Megumi's eyebrows shot up from her surprise. "You what? Seven years and you're still an idiot enough to run to Aizu?" She couldn't believe her own declaration, and despite herself, she burst out laughing. It was oddly flattering, she admitted to herself, but its merit was stamped out by her judgment that it was an incredibly stupid thing to do.
"Well—damn it, I didn't run all the way, I took a train the farthest it could take me—anyway, when it finally dawned on me how much things have changed, I had to see you for myself. I was expecting an old maid with white hair before I saw you at the gate—" Megumi chucked a bowl at him for this. "—I wasn't finished!
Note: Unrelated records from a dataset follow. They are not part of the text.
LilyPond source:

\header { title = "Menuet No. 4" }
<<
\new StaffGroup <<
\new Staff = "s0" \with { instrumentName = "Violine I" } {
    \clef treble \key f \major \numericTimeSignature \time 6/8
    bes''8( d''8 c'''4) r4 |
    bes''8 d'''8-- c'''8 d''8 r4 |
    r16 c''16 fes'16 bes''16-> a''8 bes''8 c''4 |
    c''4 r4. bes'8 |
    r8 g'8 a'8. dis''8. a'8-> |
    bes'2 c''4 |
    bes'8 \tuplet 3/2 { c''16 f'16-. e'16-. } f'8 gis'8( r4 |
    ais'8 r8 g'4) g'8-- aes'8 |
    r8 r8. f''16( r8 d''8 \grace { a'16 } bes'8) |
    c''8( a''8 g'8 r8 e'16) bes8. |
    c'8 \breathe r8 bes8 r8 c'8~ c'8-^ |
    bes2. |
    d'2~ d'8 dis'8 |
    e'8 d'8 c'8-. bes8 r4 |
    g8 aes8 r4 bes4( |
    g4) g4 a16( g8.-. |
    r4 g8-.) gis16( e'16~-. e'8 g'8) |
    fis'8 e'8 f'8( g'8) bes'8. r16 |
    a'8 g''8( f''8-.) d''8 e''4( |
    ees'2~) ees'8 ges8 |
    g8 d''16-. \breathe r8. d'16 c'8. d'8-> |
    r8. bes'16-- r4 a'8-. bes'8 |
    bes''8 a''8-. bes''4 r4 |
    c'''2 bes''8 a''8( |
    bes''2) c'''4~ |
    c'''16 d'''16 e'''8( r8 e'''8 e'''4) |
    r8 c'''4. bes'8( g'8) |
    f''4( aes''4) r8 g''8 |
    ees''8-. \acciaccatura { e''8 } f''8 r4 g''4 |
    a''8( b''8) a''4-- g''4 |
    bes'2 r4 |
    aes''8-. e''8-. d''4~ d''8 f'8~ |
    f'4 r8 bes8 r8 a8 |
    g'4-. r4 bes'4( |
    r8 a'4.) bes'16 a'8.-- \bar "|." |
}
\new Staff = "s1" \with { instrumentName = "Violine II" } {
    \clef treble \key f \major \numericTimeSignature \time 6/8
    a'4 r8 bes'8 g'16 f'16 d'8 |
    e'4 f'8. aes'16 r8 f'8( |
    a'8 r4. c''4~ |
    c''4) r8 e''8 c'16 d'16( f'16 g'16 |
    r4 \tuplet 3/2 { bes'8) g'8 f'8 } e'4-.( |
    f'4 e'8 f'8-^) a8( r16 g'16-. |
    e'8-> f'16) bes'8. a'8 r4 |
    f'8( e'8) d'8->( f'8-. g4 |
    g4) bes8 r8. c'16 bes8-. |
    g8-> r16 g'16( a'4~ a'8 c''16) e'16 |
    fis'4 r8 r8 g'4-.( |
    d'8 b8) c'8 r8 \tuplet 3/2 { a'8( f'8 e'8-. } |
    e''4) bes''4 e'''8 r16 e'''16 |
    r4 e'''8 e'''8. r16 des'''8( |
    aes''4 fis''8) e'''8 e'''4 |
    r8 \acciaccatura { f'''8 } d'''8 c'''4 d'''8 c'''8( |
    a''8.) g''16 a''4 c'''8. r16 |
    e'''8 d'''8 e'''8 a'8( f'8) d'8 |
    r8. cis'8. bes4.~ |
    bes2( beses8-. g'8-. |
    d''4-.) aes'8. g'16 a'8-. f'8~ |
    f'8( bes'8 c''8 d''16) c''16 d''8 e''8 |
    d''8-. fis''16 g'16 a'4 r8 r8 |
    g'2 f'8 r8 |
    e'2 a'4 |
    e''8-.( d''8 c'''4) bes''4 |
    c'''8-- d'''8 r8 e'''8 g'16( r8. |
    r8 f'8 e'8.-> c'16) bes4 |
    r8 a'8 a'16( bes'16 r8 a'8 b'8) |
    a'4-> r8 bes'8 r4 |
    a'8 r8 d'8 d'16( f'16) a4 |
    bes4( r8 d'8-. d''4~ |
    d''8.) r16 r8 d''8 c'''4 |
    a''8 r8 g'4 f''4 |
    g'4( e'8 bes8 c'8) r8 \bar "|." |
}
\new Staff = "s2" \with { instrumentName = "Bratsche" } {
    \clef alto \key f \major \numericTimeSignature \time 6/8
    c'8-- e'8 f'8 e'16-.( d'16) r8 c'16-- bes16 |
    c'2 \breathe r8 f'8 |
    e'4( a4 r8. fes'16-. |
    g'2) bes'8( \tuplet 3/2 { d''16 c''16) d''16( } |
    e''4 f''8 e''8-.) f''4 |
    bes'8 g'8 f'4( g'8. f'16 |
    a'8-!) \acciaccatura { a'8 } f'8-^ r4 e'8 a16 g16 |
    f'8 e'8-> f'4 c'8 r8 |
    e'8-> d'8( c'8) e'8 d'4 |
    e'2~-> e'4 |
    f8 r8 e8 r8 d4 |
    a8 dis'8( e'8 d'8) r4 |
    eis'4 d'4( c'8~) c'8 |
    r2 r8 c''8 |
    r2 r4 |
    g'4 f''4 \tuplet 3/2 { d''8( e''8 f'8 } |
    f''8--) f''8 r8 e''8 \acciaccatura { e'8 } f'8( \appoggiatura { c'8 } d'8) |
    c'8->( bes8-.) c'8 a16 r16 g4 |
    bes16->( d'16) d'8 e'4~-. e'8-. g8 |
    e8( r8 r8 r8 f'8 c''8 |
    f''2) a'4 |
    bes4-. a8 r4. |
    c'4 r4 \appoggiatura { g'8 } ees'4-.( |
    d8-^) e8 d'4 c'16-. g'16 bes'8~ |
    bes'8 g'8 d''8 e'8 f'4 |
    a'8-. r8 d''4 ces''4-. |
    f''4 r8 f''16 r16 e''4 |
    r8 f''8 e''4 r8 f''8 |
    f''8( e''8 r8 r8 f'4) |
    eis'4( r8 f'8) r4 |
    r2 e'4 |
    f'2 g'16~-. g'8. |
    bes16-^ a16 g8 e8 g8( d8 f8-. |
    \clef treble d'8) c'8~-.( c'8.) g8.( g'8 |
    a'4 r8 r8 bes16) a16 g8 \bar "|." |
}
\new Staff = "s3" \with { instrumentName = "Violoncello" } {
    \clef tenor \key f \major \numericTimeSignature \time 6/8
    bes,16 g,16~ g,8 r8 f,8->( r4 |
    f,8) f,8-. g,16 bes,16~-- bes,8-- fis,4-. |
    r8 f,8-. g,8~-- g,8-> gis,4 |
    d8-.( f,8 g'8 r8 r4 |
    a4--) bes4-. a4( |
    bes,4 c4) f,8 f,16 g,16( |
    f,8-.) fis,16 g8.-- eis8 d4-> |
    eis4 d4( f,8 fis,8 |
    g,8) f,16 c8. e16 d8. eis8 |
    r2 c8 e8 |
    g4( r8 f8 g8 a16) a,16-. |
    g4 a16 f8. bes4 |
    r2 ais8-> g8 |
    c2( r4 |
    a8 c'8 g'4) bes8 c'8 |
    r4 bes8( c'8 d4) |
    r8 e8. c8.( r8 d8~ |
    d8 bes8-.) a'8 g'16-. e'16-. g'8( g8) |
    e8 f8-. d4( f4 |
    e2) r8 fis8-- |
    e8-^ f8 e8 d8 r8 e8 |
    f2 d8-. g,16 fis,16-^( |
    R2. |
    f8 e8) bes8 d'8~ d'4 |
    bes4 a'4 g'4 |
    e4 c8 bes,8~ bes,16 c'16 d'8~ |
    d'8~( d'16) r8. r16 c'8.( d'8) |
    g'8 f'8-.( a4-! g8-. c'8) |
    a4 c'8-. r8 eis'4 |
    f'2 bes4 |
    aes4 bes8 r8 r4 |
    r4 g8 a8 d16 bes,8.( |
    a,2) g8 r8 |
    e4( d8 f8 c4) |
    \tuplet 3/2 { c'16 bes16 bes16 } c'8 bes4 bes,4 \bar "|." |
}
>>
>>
Of course, instead I saw you like that and I—something clicked, you know, like I'm home, I'm really home…" he trailed off in a murmur that Megumi didn't catch, and he looked like he was thinking very hard about something.
"Saw me like what, pray tell?" she challenged instead.
Sano stared at her and cocked his head to the side as if studying her, and said, "Like that," he motioned vaguely at her. "The same Fox, just different. I don't know." Megumi gave him a stern look.
He visibly shook himself out of his stupor and gathered the tray of bowls to clean them up in the back room, changing the topic as hastily as he had started it. "I need a place to stay, Megumi. Could you lend me a room?"
Megumi didn't entirely trust her china with him, but he seemed determined to keep his end of the deal of dinner by cleaning up, and oddly, staying away from her for a while. She sighed. "I suppose you must be tired from running to Aizu." She rolled her eyes. "You can leave those to be washed tomorrow when you've rested. Come, I'll show you to your room."
She walked him along the hallways to stop in front of the patient room farthest from her personal quarters. She showed him where he could put his belongings, and wished him good night, before shutting the shoji behind her.
Before she got very far, she heard him sigh from the other side of the paper-thin door, muttering something that got lost in the wind, which sounded suspiciously like a wistful, "I missed you, too, Kitsune."